### Extracted entries

Content starts

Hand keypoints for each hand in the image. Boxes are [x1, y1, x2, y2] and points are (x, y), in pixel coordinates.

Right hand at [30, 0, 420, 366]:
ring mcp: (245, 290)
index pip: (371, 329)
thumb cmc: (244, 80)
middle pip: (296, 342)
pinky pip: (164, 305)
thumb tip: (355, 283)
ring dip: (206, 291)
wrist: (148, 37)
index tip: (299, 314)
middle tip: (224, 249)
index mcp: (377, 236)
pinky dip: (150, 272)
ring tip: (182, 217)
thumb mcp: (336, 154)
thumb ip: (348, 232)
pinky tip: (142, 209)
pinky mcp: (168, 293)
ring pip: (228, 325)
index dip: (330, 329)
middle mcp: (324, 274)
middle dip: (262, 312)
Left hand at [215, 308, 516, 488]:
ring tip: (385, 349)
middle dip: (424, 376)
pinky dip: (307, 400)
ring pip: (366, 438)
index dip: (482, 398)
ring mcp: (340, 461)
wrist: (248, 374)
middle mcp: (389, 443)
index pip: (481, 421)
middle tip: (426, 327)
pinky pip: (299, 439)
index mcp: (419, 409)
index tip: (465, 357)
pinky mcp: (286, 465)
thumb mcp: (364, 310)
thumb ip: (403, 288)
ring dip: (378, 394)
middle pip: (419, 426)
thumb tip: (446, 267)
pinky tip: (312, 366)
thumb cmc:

Content ends

### To do
Copy exactly the stretch of data above from the line with "thumb ip: (348, 232)" through the line with "middle tip: (426, 327)", and omit all other lines.

### Result for this task
thumb ip: (348, 232)
pinky tip: (142, 209)
pinky mcp: (168, 293)
ring pip: (228, 325)
index dip: (330, 329)
middle mcp: (324, 274)
middle dip: (262, 312)
Left hand at [215, 308, 516, 488]:
ring tip: (385, 349)
middle dip: (424, 376)
pinky dip: (307, 400)
ring pip: (366, 438)
index dip: (482, 398)
ring mcp: (340, 461)
wrist: (248, 374)
middle mcp: (389, 443)
index pip: (481, 421)
middle tip: (426, 327)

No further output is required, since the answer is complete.